MTS helps biomechanical researchers equip surgeons with better information prior to scoliosis surgery.
Approximately four in every 1,000 children will develop an unnatural curvature of the spine that requires medical supervision. One of these four will eventually need major corrective scoliosis surgery. This surgery involves physically correcting the spinal curvature and stabilizing it via vertebral fusion and/or the permanent insertion of metal instrumentation.
The Institute of Technology, Tallaght (ITT Dublin) is a university-level institution located in South Dublin, Ireland. The Bioengineering Technology Centre (BTC) is an established research center within the School of Engineering, providing intensive instruction to a handful of students pursuing advanced degrees in biomechanical engineering. One student is Nor Amalina Binti Muhayudin. She began her Master’s studies at the BTC in January 2009, in the pursuit of new methods for scoliosis diagnosis.
Historically, diagnosing scoliosis has involved a two-dimensional (2D) measurement technique known as the Cobb angle. This technique requires using a 2D spine image to identify the most tilted vertebra above and below the apex of the curvature in the frontal plane, and drawing lines along the top- and bottom-most tilted vertebrae. When two lines are drawn perpendicular to these lines, the angle created where the lines intersect is the Cobb angle.
Cobb angle measurements cannot quantify the spine’s vertebral rotation angle, however, which is an essential measurement for scoliosis diagnosis and treatment. Muhayudin’s challenge was to develop a detailed spinal bio-prototype for each patient. This prototype could provide a complete, three-dimensional (3D) diagnosis prior to major corrective surgery, including data on vertebral rotation angle.
“To date, surgeons have entered the operating room with limited information about the degree of a patient’s spinal curvature, meaning they had to spend time making these assessments during surgery,” Muhayudin said. “My research aims to provide a precise calculation of how much force will be necessary to straighten a spine before going in, reducing surgery time. This data could also lead to better long-term patient outcomes, because it can help us to better predict possible relapses under natural spinal loads and motions over time.”

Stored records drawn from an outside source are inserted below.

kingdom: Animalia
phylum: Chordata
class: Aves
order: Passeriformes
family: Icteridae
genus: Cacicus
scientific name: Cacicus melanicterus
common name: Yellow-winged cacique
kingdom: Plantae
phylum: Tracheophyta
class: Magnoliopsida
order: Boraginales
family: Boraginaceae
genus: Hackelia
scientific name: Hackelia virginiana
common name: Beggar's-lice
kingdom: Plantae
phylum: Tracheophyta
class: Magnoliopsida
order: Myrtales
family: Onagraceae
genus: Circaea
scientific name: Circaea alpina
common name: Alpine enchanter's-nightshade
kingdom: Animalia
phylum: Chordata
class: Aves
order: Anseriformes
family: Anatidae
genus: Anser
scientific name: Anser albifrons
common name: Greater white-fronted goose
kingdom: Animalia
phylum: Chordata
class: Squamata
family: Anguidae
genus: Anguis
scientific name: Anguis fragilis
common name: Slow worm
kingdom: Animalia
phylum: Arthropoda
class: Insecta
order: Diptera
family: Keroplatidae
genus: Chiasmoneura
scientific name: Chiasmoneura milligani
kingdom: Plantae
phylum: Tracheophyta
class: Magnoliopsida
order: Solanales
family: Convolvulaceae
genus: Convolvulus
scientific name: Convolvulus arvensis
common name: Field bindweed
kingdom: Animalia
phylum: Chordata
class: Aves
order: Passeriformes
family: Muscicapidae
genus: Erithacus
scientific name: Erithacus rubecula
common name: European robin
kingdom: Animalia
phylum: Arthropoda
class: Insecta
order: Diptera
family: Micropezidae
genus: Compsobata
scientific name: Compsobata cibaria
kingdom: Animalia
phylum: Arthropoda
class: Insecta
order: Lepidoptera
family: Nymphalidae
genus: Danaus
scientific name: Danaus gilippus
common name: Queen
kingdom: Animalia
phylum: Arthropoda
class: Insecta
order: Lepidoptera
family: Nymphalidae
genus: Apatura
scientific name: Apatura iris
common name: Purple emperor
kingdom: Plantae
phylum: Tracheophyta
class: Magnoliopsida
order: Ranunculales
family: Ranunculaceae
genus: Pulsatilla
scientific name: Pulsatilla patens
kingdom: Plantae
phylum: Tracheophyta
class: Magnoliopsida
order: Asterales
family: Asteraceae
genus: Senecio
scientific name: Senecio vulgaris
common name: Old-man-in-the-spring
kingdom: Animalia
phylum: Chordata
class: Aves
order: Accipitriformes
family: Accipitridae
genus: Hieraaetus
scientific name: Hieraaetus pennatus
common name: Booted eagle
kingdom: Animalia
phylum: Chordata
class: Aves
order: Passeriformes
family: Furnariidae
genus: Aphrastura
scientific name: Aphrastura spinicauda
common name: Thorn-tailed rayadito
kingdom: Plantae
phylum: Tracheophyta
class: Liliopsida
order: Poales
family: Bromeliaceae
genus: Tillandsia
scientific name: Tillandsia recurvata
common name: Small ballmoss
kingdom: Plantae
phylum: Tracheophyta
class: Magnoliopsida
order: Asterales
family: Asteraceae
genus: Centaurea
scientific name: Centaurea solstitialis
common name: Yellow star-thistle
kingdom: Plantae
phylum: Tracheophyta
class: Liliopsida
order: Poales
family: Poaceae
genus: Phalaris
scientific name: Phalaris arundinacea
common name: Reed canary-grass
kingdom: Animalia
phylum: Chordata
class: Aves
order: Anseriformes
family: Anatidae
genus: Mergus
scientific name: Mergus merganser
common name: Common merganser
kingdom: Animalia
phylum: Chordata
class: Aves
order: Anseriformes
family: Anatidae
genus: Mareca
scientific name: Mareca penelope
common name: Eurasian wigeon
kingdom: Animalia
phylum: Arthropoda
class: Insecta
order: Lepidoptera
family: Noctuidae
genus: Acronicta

In March 2009, the BTC upgraded its spine-related mechanical testing capabilities by purchasing an MTS Bionix® Test System with MTS FlexTest® controls and MTS MultiPurpose TestWare® (MPT) software.
Since a cadaveric spine could not be used for ethical reasons, Muhayudin began her research by developing a true-to-life artificial spine for use with the new Bionix test system. She took a 3D CAT scan of the mid-thoracic region of a pediatric spine and fabricated a prototype using a Select Laser Sintering (SLS) machine. The prototype was enlarged to twice its size to suit the Bionix test fixture. An artificial spine was built from a mould of the prototype, manufactured from polyurethane and silicone materials.
The Bionix test system can be used to simulate a full range of motions to the artificial spine and other specimens in six degrees of freedom, including axial displacements, flexion, extension, lateral bending and torsion. Load cells capture test data as the forces and moments are applied.
“With the new MTS test system, Nor can now apply a preload to a spine specimen to precisely identify the forces required to move the spine back into a natural alignment during surgery,” said Dr. Fiona McEvoy, founder of the BTC. “This process holds tremendous potential for knowing more about what will be required during a spinal fusion procedure, based on the unique curvature of each patient’s spine.”
Muhayudin’s characterization method is the reverse of conventional spine testing. Rather than applying forces and moments to the artificial spine, she uses displacement as the control mode. The resulting forces and moments acting on the spine specimen determine the degree of displacement with each scoliosis case, allowing surgeons to quantify how much force and torque will be required to optimally correct the curvature.
Muhayudin says that if her new diagnosis technique ultimately gets validated and used in the field, the end result will be faster, smoother spinal fusion procedures and better long-term patient prognoses. “We anticipate this new technique will reduce time in the operating room by 25 percent, which is significant considering these surgeries can take up to 12 hours,” she said.
“This time savings will help to significantly reduce the risk of infection and speed recovery time, not to mention the positive potential impact on surgeon productivity.” Muhayudin will soon begin using live animal spines to validate her research findings. This will require adding an environmental chamber with saline bath to the Bionix test system, as a means of preserving biological specimens and enhancing the simulation accuracy of in-vivo spine conditions. “It is very exciting that an artificial prototype can be manufactured for each patient undergoing spinal fusion surgery,” she said. “We are breaking new ground here, and it’s brilliant that such a complex test system is so user-friendly. This allows me to spend more time on my research and less time trying to master the test equipment.”